A second great burger place that’s ideal for those traveling on a budget is Hamborgarabúllan, or the ‘burger joint’. Order the ‘offer of the century‘ which comes with a their standard burger, fries and a drink. It’s cooked to order in front of you and it’s super tasty. It was around the equivalent of £7-8, which by Iceland’s standards is pretty darn good.
So with all of this around, i’m sure you won’t be missing the Golden Arches any time soon.
So, Iceland, what can I say, apart from I miss you! Iceland has really captivated me – I think it was an accumulation of everything. It was the friendly Icelanders, the gorgeous streets of Reykjavik, the amazing cafes and the food, the crazy weather, the geothermal pools, the landscapes (just wow!) and witnessing illusive Northern Lights which was undoubtedly the single best experience I’ll ever have, ever, I’m sure of it.
Reykjavik, you’re now my adopted second home. I love you!
What was FP?
The chance of seeing the Northern Lights. If you visit Iceland in Winter, there’s a chance that you might be able to spot the Northern Lights. All you need is some clear skies, a good forecast and little or no light pollution, oh and probably just a little bit of luck!

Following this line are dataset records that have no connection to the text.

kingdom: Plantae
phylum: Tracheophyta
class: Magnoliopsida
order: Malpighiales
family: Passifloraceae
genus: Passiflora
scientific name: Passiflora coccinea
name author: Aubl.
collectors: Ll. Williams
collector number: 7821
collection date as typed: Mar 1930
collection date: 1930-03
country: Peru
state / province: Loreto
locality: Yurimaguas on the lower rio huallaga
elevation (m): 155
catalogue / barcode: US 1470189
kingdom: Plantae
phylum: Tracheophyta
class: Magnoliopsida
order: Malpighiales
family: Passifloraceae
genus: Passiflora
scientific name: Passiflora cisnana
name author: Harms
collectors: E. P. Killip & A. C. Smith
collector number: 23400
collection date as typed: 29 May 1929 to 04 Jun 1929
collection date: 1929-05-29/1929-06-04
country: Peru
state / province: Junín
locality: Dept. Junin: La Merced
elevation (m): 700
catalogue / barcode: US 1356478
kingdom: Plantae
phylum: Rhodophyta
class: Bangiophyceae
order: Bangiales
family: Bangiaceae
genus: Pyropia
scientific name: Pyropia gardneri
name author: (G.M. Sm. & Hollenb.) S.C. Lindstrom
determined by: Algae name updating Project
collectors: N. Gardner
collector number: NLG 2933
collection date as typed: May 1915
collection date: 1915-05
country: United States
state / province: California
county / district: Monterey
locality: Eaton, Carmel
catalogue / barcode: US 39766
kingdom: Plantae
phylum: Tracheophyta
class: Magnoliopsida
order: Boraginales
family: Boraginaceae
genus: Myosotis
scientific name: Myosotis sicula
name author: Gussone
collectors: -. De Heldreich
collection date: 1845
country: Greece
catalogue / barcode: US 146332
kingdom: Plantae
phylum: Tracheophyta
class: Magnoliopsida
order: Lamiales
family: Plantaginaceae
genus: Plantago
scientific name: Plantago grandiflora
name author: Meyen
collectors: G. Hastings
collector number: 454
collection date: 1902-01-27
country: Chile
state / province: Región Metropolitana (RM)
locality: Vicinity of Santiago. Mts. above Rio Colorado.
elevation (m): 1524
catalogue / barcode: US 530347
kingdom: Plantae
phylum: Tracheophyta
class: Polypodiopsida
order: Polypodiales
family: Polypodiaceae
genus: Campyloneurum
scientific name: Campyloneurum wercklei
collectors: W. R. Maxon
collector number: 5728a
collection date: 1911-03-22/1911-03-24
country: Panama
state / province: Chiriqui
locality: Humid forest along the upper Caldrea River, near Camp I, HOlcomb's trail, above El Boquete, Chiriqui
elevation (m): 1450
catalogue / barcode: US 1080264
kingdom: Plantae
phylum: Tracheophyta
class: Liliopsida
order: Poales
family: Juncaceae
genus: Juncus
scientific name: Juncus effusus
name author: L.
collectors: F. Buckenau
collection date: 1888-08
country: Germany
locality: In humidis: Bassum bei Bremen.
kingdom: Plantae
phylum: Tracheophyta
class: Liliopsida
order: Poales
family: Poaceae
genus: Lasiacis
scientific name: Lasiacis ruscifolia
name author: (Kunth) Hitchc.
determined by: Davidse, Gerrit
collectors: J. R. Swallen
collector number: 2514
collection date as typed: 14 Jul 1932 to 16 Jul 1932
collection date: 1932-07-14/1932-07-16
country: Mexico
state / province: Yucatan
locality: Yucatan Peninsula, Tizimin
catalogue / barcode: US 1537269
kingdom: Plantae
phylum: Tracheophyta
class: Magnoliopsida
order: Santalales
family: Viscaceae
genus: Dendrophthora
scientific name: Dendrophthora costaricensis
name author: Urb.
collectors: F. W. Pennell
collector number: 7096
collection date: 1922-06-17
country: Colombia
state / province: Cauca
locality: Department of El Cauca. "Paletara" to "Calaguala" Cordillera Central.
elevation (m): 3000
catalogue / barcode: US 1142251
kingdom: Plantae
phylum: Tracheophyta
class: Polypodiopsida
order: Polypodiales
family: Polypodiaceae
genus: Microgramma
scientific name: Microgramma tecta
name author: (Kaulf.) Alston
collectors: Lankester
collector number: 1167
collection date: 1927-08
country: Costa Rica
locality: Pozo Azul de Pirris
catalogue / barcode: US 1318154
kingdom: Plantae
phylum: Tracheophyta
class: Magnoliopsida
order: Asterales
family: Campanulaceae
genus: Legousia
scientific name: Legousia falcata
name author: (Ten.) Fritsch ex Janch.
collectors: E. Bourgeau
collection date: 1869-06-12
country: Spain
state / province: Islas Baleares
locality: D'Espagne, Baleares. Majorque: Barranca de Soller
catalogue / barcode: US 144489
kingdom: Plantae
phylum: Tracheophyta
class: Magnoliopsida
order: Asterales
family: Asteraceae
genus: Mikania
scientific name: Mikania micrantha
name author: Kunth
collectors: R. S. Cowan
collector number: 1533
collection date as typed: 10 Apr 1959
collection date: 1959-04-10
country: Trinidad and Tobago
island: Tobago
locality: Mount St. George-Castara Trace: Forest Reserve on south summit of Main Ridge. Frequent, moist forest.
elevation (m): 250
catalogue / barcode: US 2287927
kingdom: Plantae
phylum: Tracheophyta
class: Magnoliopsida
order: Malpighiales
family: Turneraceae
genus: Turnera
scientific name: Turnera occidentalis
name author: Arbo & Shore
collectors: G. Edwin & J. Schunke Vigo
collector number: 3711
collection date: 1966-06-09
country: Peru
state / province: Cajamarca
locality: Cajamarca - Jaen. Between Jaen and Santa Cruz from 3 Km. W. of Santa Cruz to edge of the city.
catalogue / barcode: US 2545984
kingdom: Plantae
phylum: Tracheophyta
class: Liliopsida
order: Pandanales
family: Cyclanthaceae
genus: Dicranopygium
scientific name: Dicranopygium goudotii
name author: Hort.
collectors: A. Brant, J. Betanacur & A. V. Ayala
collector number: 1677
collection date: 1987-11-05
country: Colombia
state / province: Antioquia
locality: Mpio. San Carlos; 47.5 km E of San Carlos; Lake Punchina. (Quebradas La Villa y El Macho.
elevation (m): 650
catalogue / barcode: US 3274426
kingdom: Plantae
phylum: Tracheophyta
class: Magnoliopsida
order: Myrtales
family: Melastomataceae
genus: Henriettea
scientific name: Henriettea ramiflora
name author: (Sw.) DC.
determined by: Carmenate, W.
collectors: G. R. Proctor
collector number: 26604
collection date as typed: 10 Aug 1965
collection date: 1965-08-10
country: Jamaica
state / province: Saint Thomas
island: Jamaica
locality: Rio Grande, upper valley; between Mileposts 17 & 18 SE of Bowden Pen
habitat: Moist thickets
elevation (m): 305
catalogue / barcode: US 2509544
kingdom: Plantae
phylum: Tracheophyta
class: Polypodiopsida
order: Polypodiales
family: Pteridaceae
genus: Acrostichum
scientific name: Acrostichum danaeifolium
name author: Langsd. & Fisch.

Before we visited we made sure to download the Aurora Forecast app onto our phone which would tell us where abouts they would be, this gave us the best chance of finding them if they were to make an appearance.
On our first night of our first holiday to Reykjavik we went out about 9pm, all full of hope and looked to the skies. An English photographer guessed what we were looking for and gave us some pointers; if you can’t see them with the naked eye, take a long exposure shot pointing the camera North and hope for the best. Unsure, we followed his direction, waited for the camera to load and there it was – a greenish haze! It wasn’t much, but it was something.
Now we knew there were around we drove out towards Seltjarnarnes, if you drive far enough along that peninsula there won’t be any street lights – perfect Aurora viewing conditions.
After hopping up and down in the cold for about an hour, we were just about to give up and get a hot drink, until this bow of green appeared in the sky…
This grew and got more and more animated until the sky was full of green and white bands shimmering and dancing above us. It was the. most. amazing. thing. ever.
The lights seemed to expand the sky and show us the enormity of the space above us. It was stunning, absolutely bloody brilliant.
And the whole time we were screaming at each other and jumping up and down in excitement. A total pair of dorks!
Hallgrimskirkja and Perlan. Both pretty ace looking buildings in their own right, but both of which offer up incredible views over the city. For a small price you can take the lift up Hallgrimskirkja and gaze over the cute colourful houses in downtown Reykjavik. Perlan has a free viewing platform which gives you great views of the Church and the mountains.